L'influence du "gaming" à la littérature

23/06/2015

Terry Goodkind

Terry Goodkind est né en 1949 dans le Nebraska. Mais c’est dans le Maine où il vit avec sa femme dans la maison qu’il a lui-même construite, que sa célèbre saga L’Epée de vérité a vu le jour. En fait, Terry Goodkind s’avère d’abord être un manuel, puisqu’avant de devenir écrivain, il a été charpentier, luthier et même restaurateur d'artefacts rares et exotiques, acquérant ainsi un bagage culturel qui s’avérera fort utile dans son écriture. C’est un véritable créateur, il a bâti sa maison comme il a construit son cycle littéraire.

Le premier tome a été un succès immédiat. En se vendant à plus de 20 millions d’exemplaires dans une dizaine de langues, il devient de ce fait un best-seller mondial. L’Épée de vérité relève incontestablement de la high fantasy car on y retrouve tous les motifs appartenant au sous-genre. 

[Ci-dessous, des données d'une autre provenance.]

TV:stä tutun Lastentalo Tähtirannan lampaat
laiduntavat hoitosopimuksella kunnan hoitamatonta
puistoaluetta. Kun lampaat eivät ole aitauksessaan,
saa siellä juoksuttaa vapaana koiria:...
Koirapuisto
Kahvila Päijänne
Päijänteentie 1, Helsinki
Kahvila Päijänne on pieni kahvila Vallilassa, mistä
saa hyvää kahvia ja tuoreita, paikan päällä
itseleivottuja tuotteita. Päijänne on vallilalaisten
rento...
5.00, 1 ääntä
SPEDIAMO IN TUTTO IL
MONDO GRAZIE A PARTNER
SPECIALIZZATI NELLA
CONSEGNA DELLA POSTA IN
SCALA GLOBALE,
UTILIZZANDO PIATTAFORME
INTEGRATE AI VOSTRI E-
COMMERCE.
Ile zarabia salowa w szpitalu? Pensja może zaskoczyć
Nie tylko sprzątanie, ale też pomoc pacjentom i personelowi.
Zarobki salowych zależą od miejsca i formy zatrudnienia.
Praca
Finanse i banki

Il s’agit ici de la quête d’un homme, répondant au nom de Richard Cypher qui se retrouve bien malgré lui chargé d’une mission. Celle de lutter contre les forces du Mal, incarnées tour à tour par deux tyrans, tout abord Darken Rahl (qui se révélera être son véritable père biologique) puis Jagang, l’empereur fou qui a le pouvoir de marcher dans les rêves et dominer ainsi les peuples de l’Ancien et du Nouveau Monde. De plus, cette quête a pour point de départ une prophétie annonçant la venue d’un sourcier de vérité capable de réunifier l’Ancien et le Nouveau Monde et d’y ramener la paix. Bien entendu, pour mener à bien sa quête, Richard sera entouré de nombreux compagnons, comme Zed et Kahlan et bien d’autres encore qui viendront s’ajouter au fil de son aventure. 

Élément également très important à ces romans, la création d’un univers à la géographie détaillée. On distingue le Nouveau Monde connu sous le nom de Terre d’Ouest où Richard a grandi, et l’Ancien Monde où s’étendent les Contrées du Milieu, l’empire d’Haran ou encore le Pays Sauvage. 

A noter que ces deux mondes sont séparés par le Royaume des Morts qui est censé constituer une barrière infranchissable. Ainsi, le paysage des montagnes boisées du Maine, et la vue sur la mer ont largement inspiré l’écrivain à l’élaboration de ses contrées imaginaires. D’autant plus que Richard est originaire d’Hartland où il y exerce la profession de garde-forestier. Cela nous rappelle combien Terry Goodkind, à l’image de son personnage, est un amoureux de la nature. 

Comme tout roman de high fantasy, la magie y occupe une place importante. Elle réside aussi bien dans les pouvoirs que possèdent certains personnages comme Richard qui est à la fois Sourcier de Vérité et Sorcier de guerre, ou encore son grand-père Zeddicus Zu’l Zorander qui est le Premier Sorcier, que dans l’introduction de créatures merveilleuses telles le dragon, ou maléfiques comme le Garn. 

Comme le veut la tradition de cette littérature, ce cycle de L’Épée de vérité se compose pour le moment de treize tomes, dont le dernier s’intitule Le Troisième Royaume

Même si Terry Goodkind se tourne, après la publication de son onzième tome en 2007, vers l’écriture de thrillers contemporains, il décide de revenir en 2011 à des histoires mettant en scène le même univers en écrivant deux nouveaux opus à L’Épée de vérité. Néanmoins, il est à noter que pour lui, écrire de la fantasy ce n’est pas simplement pour parler de pouvoirs magiques ou de créatures merveilleuses. En fait, ce n’est qu’un prétexte pour explorer des thèmes humains qui lui tiennent à cœur. 

Il le dit lui-même dans la préface du préquel de L’Épée de vérité : « J’aime écrire sur les lieux où je voudrais aller et sur les gens que j’admire. Je prends souvent pour modèles des personnes qui appartiennent à ma vie réelle, des êtres auxquels je suis lié et qu’il est possible d’identifier, mais j’imagine aussi des hommes et des femmes que j’apprécierais de rencontrer ». Son intérêt est de réfléchir sur les valeurs humaines ; il cherche à démontrer que même si un individu se croit impuissant, il peut avoir le pouvoir de changer le cours de l’histoire même si ce n’est pas toujours dans le bon sens.
En conclusion, de par son succès éditorial planétaire, cette saga épique a permis à de nombreux lecteurs de découvrir et d’apprécier cette littérature à sa juste valeur. Un succès que l’adaptation d’une série, Legend of the seeker, ne va pas démentir.